Mulan: la principessa con la spada
di Elisa Scaringi / 23 dicembre 2020
Le principesse non sono tutte belle e buone. Ce n’è una che combatte con la spada, e lo fa meglio degli uomini. Si chiama Huan Mulan e vive in Cina. Nata nel VI secolo come figura epica, la sua leggenda continua a essere raccontata. Stavolta di nuovo dalla Disney: dopo il film animato del 1998, il live action 2020 viene firmato da una donna, la neozelandese Niki Caro. E il tocco si nota.
Due, infatti, sono le protagoniste della storia: non solo Mulan, che dà il titolo al film, ma anche Xianniang, la strega cattiva che ne diventa alleata; donne abili nei combattimenti, ma insicure nel gestire questa scomoda superiorità rispetto agli uomini. Antagoniste solo in apparenza: un’aquila e una fenice che prima si scontrano, poi si riconoscono nella loro reciproca femminilità. In un contesto di soli uomini, nel quale le tradizioni sottolineano i caratteri di una società patriarcale, Mulan decide di fare la differenza, utilizzando il suo dono, tipicamente maschile, come strumento per affermare la giustizia. Se Xianniang offre i suoi poteri al nemico (le truppe nomadi dei Rouran, guidate dal feroce Bori Khan), Mulan rimane fedele all’imperatore, incarnando nella sua femminilità tutti i migliori valori dell’ottimo condottiero: lealtà, sincerità, coraggio e devozione per la famiglia.

(Dati estratti da una raccolta)
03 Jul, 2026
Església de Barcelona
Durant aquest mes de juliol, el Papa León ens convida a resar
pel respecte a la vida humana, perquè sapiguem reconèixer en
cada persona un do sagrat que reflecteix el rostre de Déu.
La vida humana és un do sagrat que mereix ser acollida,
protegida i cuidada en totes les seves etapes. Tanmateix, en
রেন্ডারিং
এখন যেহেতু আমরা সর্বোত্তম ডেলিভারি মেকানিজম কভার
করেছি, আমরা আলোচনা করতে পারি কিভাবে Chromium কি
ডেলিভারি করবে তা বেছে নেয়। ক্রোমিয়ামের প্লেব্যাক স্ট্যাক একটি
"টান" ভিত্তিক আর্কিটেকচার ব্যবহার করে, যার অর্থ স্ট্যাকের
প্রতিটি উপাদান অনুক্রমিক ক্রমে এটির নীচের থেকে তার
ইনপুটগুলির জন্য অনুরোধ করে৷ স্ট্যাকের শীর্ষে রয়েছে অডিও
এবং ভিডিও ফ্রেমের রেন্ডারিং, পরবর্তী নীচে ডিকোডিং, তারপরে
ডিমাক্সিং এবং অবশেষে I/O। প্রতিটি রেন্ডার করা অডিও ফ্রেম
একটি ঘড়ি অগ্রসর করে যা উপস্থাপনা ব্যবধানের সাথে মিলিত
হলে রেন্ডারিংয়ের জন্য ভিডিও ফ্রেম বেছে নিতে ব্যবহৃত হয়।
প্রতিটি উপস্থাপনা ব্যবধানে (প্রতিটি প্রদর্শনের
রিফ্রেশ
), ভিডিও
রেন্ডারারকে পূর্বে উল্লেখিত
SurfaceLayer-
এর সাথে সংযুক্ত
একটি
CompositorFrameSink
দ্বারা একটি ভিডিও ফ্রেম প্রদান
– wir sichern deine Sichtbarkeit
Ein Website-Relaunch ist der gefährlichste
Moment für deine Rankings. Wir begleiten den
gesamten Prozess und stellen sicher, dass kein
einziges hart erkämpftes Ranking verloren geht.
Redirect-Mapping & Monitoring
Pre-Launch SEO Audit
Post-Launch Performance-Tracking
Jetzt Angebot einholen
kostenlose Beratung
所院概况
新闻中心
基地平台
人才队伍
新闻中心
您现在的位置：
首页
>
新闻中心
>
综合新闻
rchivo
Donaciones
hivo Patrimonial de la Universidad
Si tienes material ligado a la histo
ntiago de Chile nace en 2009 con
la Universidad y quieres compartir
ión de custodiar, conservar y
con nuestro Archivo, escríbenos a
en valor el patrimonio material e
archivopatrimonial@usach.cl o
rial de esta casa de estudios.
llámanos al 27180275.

#### COMPITO RICHIESTO
Riporti senza alcuna modifica la parte del brano su Mulan che va da "Due, infatti, sono" fino a "per la famiglia." incluso. Le voci riportate non hanno alcun rapporto con il brano.

#### COMPITO SVOLTO
Due, infatti, sono le protagoniste della storia: non solo Mulan, che dà il titolo al film, ma anche Xianniang, la strega cattiva che ne diventa alleata; donne abili nei combattimenti, ma insicure nel gestire questa scomoda superiorità rispetto agli uomini. Antagoniste solo in apparenza: un’aquila e una fenice che prima si scontrano, poi si riconoscono nella loro reciproca femminilità. In un contesto di soli uomini, nel quale le tradizioni sottolineano i caratteri di una società patriarcale, Mulan decide di fare la differenza, utilizzando il suo dono, tipicamente maschile, come strumento per affermare la giustizia. Se Xianniang offre i suoi poteri al nemico (le truppe nomadi dei Rouran, guidate dal feroce Bori Khan), Mulan rimane fedele all’imperatore, incarnando nella sua femminilità tutti i migliori valori dell’ottimo condottiero: lealtà, sincerità, coraggio e devozione per la famiglia.